Verhalen archief
Stichting Niet te Kraken

Tot en met 1915 was de landstitel telkens naar een club uit het westen (Rotterdam, Amsterdam, Haarlem of Den Haag) gegaan. Wel begon het voetbal geleidelijk aan door te dringen tot ‘de provincie’, vooral Oost- en Zuid-Nederland. Het spelpeil steeg daar navenant en succes kon dan ook niet uitblijven.

In 1916 werd Go-Ahead – voor het eerst – kampioen van het oosten. Willem II leverde diezelfde prestatie in het zuiden. Zij mochten het daarom in de kampioenscompetitie (een soort play-off) om de landstitel opnemen tegen Sparta, de westelijke kampioen. De editie van 1916 werd historisch: Go-Ahead en Willem II zouden voor het eerst de westelijke hegemonie weten te doorbreken.

Sparta, toch de regerend landskampioen van 1915, ging zowel in Deventer (3-0) als in Tilburg (4-1) stevig onderuit. Daardoor waren de Rotterdammers al uitgeschakeld voor titelprolongatie toen Go-Ahead en Willem II op 1 juni de laatste en beslissende wedstrijd speelden op het Go-Ahead-veld op de Ossenweerd. De roodgelen stonden een punt voor op de Tilburgers en hadden dus aan een gelijkspel genoeg. Dat kwam er niet. Door een doelpunt van Jos van Son (en een blunder van Go-Ahead-keeper Jan Zandvliet) won Willem II met 0-1: de Tilburgers waren landskampioen.

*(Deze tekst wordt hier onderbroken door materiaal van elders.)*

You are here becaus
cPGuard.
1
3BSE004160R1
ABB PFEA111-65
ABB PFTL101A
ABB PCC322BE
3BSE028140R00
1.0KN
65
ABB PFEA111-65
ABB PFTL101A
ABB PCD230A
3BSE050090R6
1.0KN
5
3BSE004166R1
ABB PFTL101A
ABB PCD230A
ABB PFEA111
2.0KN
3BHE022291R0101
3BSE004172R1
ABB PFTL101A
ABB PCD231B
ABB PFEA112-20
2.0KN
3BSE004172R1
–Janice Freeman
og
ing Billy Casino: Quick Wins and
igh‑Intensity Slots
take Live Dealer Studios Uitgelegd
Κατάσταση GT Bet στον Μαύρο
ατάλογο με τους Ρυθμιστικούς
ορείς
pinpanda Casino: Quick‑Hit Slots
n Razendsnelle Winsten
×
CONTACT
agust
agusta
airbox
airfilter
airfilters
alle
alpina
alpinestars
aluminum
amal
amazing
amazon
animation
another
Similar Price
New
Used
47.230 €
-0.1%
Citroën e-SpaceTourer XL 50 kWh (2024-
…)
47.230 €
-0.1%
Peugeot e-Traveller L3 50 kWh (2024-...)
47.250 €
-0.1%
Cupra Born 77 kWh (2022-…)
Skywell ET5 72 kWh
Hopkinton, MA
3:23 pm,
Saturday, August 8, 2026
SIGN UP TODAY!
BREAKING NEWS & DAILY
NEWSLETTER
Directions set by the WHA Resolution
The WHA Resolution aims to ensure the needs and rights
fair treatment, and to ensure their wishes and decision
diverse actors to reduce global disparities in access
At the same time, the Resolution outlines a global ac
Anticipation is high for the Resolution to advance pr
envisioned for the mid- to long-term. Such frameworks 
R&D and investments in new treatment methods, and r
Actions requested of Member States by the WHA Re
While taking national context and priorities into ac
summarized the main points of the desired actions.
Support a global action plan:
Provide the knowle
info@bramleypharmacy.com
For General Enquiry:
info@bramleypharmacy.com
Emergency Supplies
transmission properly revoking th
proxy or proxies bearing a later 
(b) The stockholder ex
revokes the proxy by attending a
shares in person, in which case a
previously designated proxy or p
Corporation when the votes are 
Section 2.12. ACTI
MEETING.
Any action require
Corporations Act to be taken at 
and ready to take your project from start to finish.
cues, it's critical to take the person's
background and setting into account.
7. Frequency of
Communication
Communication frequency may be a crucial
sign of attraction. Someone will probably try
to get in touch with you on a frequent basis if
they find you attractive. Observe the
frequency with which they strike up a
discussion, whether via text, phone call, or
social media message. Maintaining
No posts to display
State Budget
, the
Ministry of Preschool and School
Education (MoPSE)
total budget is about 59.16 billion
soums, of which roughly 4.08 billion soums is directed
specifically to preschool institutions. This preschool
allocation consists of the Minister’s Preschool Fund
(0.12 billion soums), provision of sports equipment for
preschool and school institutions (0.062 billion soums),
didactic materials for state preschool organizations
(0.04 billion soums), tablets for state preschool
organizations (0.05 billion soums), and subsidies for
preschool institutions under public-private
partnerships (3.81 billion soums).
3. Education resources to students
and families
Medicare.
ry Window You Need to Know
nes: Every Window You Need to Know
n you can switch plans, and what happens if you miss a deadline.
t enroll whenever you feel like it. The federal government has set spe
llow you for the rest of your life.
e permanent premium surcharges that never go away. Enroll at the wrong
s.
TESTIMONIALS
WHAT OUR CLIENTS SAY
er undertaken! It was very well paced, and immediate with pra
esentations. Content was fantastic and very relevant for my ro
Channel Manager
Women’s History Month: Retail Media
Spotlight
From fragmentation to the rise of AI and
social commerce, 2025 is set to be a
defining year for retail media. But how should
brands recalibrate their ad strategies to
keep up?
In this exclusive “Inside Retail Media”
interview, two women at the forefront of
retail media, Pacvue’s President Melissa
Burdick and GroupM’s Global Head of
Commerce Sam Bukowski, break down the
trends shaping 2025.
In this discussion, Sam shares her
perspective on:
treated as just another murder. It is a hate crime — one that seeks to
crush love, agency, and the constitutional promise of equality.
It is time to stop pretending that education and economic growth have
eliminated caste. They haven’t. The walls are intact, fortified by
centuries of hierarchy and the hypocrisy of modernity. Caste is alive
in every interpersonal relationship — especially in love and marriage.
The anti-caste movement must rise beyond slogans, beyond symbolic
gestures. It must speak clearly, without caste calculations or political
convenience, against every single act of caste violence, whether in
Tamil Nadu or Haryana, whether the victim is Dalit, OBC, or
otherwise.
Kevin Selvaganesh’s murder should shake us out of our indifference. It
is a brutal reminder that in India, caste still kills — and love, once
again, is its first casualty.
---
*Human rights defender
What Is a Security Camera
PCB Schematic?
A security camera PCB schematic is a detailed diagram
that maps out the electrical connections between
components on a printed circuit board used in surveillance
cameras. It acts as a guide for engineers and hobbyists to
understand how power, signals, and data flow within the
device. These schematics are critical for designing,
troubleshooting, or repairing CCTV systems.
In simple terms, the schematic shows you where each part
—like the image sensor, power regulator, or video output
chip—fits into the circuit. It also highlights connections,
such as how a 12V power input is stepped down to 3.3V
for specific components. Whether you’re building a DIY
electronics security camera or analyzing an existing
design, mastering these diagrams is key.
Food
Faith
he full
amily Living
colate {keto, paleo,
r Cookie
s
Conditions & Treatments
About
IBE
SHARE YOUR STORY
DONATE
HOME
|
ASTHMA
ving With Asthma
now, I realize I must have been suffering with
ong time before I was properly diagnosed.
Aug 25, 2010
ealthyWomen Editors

Een jaar later zou Go-Ahead wel slagen, in een competitie met UVV (uit Utrecht), Be Quick Groningen (het noorden was nu voor het eerst ook vertegenwoordigd in de strijd om de landstitel) en opnieuw Willem II. Deze keer trok Go-Ahead wel aan het langste eind en kon Deventer zijn eerste landstitel vieren. In twee seizoenen hadden Go-Ahead en Willem II laten zien dat ook “de rest van Nederland” voortaan een rol zou spelen in het vaderlandse voetbal.

Het elftal van Go-Ahead dat op 1 juni 1916 de landstitel aan Willem II moest laten door een 0-1 nederlaag.

Het elftal van Go-Ahead dat op 1 juni 1916 de landstitel aan Willem II moest laten door een 0-1 nederlaag.